Prime Minister Narendra Modi
to his credit has made improved sanitation a key policy objective of his
government. He is the first Indian leader since Mahatma Gandhi to talk
repeatedly about this almost taboo subject. He is not just talking about it; he
is trying to do something fairly monumental for us. Since Modi’s coming to
power, the government has built half a million toilets. It may well build
another 100 million in the next few years.

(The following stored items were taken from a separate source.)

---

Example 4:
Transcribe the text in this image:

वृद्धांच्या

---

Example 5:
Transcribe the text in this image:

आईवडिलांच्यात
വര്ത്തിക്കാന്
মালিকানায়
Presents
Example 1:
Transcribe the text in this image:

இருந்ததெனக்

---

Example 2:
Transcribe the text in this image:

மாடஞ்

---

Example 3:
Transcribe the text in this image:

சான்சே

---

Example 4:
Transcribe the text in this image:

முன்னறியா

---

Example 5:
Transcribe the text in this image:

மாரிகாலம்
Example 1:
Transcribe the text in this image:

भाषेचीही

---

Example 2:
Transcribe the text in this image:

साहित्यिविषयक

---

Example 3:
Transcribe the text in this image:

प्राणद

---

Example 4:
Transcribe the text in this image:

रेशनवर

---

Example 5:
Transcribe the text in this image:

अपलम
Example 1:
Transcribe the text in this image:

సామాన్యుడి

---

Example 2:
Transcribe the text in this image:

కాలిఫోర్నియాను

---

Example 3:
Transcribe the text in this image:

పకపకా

Surely most of the sanitation
problem will go away if we provide the majority of Indians with toilet access.
Wrong.
Without a full-blown
sanitation policy we won’t make much of a dent in the problem. Of course,
providing sufficient toilets is part of the solution. But going by the
experience of other countries, including those like Bangladesh and China which
have made huge gains in this area, and our own history of toilet provisioning,
this is the easiest part of a sanitation campaign.

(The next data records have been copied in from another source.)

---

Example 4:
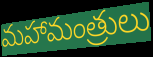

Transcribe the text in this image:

మహామంత్రులు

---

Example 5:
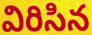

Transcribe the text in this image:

విరిసిన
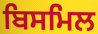
ਬਿਸਮਿਲ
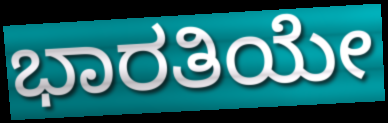
ಭಾರತಿಯೇ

The most difficult part is
getting people to use the toilets.
Indians don’t use toilets for
many reasons. Some toilets are too far away to use. Some don’t have a light
bulb in it and become inoperative at night. Some are located in places that are
not safe for women and children. Many if not most public toilets just don’t
work. There are no toilet seats, flushes don’t flush, cubicle doors are broken,
there is no water and the smell, filth and insects drive patrons away. Toilets
are not cleaned, the cleaning staff doesn’t get cleaning equipment (because
someone has stolen it), supervisors are lackadaisical and absentee cleaners go
scot free. In short, we have the usual Indian administrative story.
There is another problem.
Mihir S Sharma in his book Restart: The Last Chance for the Indian Economy
tells us that perhaps 80% of rural Hindus use the fields, while only 50% of
Muslims do so. Up to 40% of Hindus who have access to a “working government
latrine” won’t use it, whereas only 7% of Muslims who have similar access will
defecate outside. Since Hindus make up over 80% of the population, their
attitudes and practices are a big part of the challenge ahead.
The problem does not end
there, as Singapore realised several decades ago.
You not only have to get
people to use toilets; they must use them properly. In public facilities, on
Western toilets, they must resist the temptation to squat. They must leave the
seat dry. They must wash their hands, even when they urinate. They must flush.

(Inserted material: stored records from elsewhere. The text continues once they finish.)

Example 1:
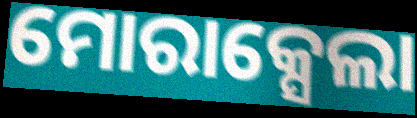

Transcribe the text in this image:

ମୋରାକ୍ସେଲା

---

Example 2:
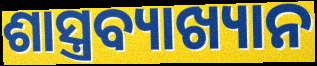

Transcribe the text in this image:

ଶାସ୍ତ୍ରବ୍ୟାଖ୍ୟାନ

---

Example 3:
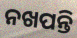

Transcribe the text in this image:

ନଖପନ୍ତି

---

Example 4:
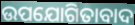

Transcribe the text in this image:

ଉପଯୋଗିତାବାଦ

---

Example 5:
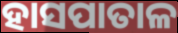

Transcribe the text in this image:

ହାସପାତାଳ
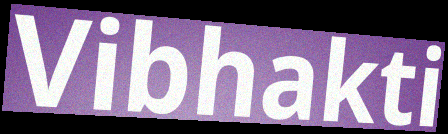
Vibhakti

Public toilets need soap, disposable paper towels, and, in all likelihood,
toilet paper (since otherwise toilet seats cannot be kept dry for the next
person).
The prime minister has started
a debate and a process. More than building toilets, he must develop and deploy
a sanitation policy – which deals with management of human waste all the way
from our bodies to sewage disposal in our rivers, lakes and seas. The latter is
vital. We will achieve little if we do not attend to where human waste goes and
what is done to it after it has been deposited in a toilet bowl or urinal.
Narendra Modi is no fool. He
is aware that he has taken on a massive task. However, as Bangladesh and other
countries poorer than India have shown, sanitation is achievable relatively
quickly. A determined leader and dedicated administration in partnership with
civil society and citizens could give us a sanitation revolution.